Two people who were well-known in their respective communities died in what police described as a nighttime rear-end accident that happened on Easter Sunday.
The accident happened on U.S. Highway 301. According to those investigating the accident, one vehicle was stopped at a red light. The driver of the other vehicle slammed into the man’s stopped car. The man died at the scene of the accident.
The driver of the vehicle that struck the back of the man’s car was initially transported to a nearby hospital for treatment, but she also died from her injuries.
The man was a well-respected musician and songwriter who performed throughout Maryland. He had just given a performance earlier in the day and was traveling back to his home. The man also taught music at a private school.
The woman who hit him had taught school for over a generation. Since 2013, she had served as President of Washington, D.C.’s Teachers’ Union.
Rear-end accidents are not minor affairs
This tragic story sheds the light of truth on a common misconception that, when compared to other types of accidents, rear-end car crashes are relatively minor affairs. As this story shows, when on a highway, rear-enders can lead to severe and even fatal injuries.
No doubt that police will continue to investigate this accident. Those responsible for it, as well as their estates or insurance companies, may be liable to pay compensation to victims.

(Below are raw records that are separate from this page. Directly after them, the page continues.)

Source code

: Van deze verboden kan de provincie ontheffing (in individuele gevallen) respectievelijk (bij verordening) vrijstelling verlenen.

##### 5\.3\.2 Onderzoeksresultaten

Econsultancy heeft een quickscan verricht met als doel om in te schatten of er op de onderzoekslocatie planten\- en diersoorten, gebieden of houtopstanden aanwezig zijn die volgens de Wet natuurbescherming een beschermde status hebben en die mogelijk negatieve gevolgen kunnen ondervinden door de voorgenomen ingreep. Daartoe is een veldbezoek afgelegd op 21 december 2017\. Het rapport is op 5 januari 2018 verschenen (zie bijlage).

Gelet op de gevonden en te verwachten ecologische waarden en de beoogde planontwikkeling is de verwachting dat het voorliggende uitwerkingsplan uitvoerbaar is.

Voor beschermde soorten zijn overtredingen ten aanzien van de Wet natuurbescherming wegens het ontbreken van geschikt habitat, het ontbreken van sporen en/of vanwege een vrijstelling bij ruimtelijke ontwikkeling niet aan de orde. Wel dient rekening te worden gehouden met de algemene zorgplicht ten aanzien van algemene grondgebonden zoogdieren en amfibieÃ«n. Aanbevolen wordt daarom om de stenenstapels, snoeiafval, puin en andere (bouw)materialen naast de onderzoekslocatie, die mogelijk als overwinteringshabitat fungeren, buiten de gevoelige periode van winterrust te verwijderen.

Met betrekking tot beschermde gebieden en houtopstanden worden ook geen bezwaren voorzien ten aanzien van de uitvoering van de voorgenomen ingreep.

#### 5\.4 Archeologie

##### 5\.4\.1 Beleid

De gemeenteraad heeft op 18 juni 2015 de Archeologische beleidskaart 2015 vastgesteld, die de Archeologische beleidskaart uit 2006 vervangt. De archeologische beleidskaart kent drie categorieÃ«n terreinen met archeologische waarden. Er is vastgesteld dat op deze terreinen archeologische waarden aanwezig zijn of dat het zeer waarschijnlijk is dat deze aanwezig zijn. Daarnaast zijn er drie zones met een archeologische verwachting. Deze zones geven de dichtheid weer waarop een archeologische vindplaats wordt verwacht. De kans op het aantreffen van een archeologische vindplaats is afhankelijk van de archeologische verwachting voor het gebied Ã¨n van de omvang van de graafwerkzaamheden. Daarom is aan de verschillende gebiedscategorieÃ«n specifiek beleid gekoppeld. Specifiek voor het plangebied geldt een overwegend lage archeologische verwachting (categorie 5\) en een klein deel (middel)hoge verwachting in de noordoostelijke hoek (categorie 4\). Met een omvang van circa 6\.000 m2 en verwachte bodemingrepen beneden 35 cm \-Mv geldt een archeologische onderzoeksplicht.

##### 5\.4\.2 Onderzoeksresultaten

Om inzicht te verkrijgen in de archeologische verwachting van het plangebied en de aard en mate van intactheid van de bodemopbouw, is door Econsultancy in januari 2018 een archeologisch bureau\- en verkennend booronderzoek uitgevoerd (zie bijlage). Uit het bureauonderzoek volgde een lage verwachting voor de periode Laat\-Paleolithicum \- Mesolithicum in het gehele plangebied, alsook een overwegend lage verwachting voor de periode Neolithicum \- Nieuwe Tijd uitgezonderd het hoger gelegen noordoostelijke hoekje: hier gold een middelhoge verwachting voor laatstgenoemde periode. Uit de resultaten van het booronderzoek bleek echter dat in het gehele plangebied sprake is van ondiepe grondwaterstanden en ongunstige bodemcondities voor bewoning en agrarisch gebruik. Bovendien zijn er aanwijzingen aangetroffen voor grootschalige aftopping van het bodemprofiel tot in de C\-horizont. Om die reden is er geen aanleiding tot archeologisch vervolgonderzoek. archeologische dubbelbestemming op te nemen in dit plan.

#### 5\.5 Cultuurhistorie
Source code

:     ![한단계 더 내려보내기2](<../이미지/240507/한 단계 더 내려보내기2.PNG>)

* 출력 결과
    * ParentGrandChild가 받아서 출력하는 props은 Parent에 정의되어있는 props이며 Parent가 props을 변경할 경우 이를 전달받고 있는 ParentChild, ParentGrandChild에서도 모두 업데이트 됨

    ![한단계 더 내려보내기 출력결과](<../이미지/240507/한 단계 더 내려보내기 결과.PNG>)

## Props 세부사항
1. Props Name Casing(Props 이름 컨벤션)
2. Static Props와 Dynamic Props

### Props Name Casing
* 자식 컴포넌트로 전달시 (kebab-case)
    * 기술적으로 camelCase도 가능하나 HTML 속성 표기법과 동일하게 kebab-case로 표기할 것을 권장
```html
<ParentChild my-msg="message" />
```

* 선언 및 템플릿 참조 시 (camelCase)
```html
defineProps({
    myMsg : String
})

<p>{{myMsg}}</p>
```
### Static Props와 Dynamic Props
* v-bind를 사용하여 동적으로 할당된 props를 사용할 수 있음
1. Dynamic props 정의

Even rear-end accidents that do not lead to fatalities can still leave victims with serious injuries, including broken bones, severe whiplash other soft tissue damage or even a debilitating spinal cord or traumatic brain injury.
Rear-end accidents are avoidable when people drive a proper speed, maintain a safe following distance and, especially, are attentive to the road ahead of them.
Those who cause these types of accidents can be held financially accountable for them.